**WHAT IS REQUIRED**
Go through the listing below and say how many lines contain "threshold"; write nothing but the number.

START RECORDS TO PROCESS

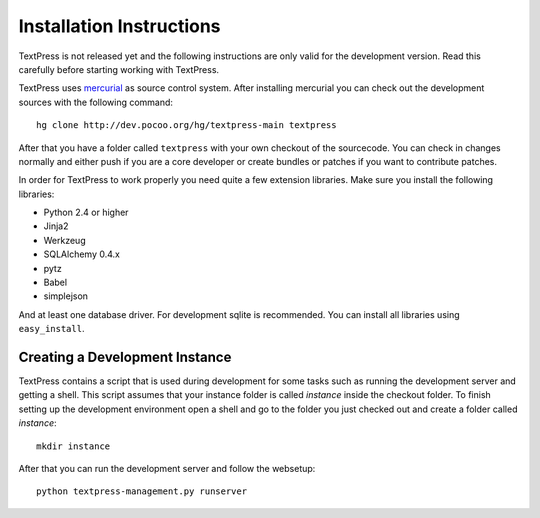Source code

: Installation Instructions
=========================

TextPress is not released yet and the following instructions are only valid
for the development version.  Read this carefully before starting working
with TextPress.

TextPress uses `mercurial`_ as source control system.  After installing
mercurial you can check out the development sources with the following
command::

    hg clone http://dev.pocoo.org/hg/textpress-main textpress

After that you have a folder called ``textpress`` with your own checkout of
the sourcecode.  You can check in changes normally and either push if you are
a core developer or create bundles or patches if you want to contribute
patches.

In order for TextPress to work properly you need quite a few extension
libraries.  Make sure you install the following libraries:

-   Python 2.4 or higher
-   Jinja2
-   Werkzeug
-   SQLAlchemy 0.4.x
-   pytz
-   Babel
-   simplejson

And at least one database driver.  For development sqlite is recommended.
You can install all libraries using ``easy_install``.

.. _mercurial: http://selenic.com/mercurial/


Creating a Development Instance
-------------------------------

TextPress contains a script that is used during development for some
tasks such as running the development server and getting a shell.  This
script assumes that your instance folder is called `instance` inside the
checkout folder.  To finish setting up the development environment open
a shell and go to the folder you just checked out and create a folder
called `instance`::

    mkdir instance

After that you can run the development server and follow the websetup::

    python textpress-management.py runserver
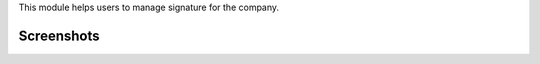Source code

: This module helps users to manage signature for the company.


Screenshots
^^^^^^^^^^^

.. image:: https://apps.odoocdn.com/apps/assets/16.0/company_signature/screenshots/screenshot_1.png
    :alt: Company Signature
    :width: 100%
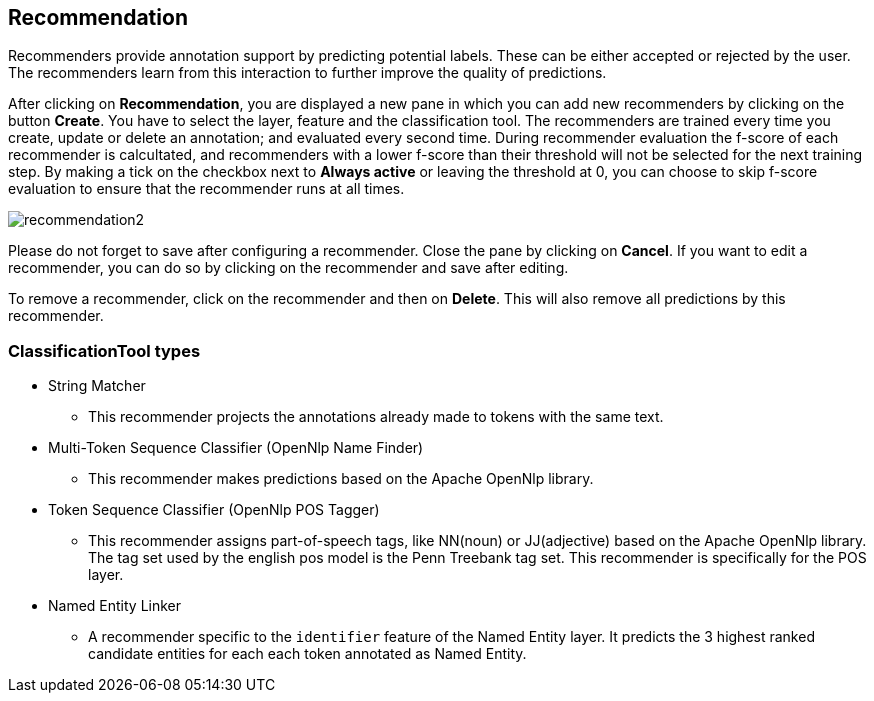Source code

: [[sect_projects_recommendation]]
== Recommendation
Recommenders provide annotation support by predicting potential labels.
These can be either accepted or rejected by the user.
The recommenders learn from this interaction to further improve the quality of predictions.

After clicking on *Recommendation*, you are displayed a new pane in which you can add new recommenders
by clicking on the button *Create*. You have to select the layer, feature and the classification tool.
The recommenders are trained every time you create, update or delete an annotation;
and evaluated every second time. During recommender evaluation the f-score of each recommender is calcultated,
and recommenders with a lower f-score than their threshold will not be selected for the next training step.
By making a tick on the checkbox next to *Always active* or leaving the threshold at 0,
you can choose to skip f-score evaluation to ensure that the recommender runs at all times.

image::recommendation2.png[align="center"]

Please do not forget to save after configuring a recommender. Close the pane by clicking on *Cancel*.
If you want to edit a recommender, you can do so by clicking on the recommender and save after editing.

To remove a recommender, click on the recommender and then on *Delete*. This will also remove all predictions by this recommender.

=== ClassificationTool types

* String Matcher
- This recommender projects the annotations already made to tokens with the same text.

* Multi-Token Sequence Classifier (OpenNlp Name Finder)
- This recommender makes predictions based on the Apache OpenNlp library.

* Token Sequence Classifier (OpenNlp POS Tagger)
- This recommender assigns part-of-speech tags, like NN(noun) or JJ(adjective) based on the Apache OpenNlp library.
The tag set used by the english pos model is the Penn Treebank tag set.
This recommender is specifically for the POS layer.

* Named Entity Linker
- A recommender specific to the `identifier` feature of the Named Entity layer.
It predicts the 3 highest ranked candidate entities for each each token annotated as Named Entity.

END RECORDS TO PROCESS

**SOLUTION TO THIS TASK**
2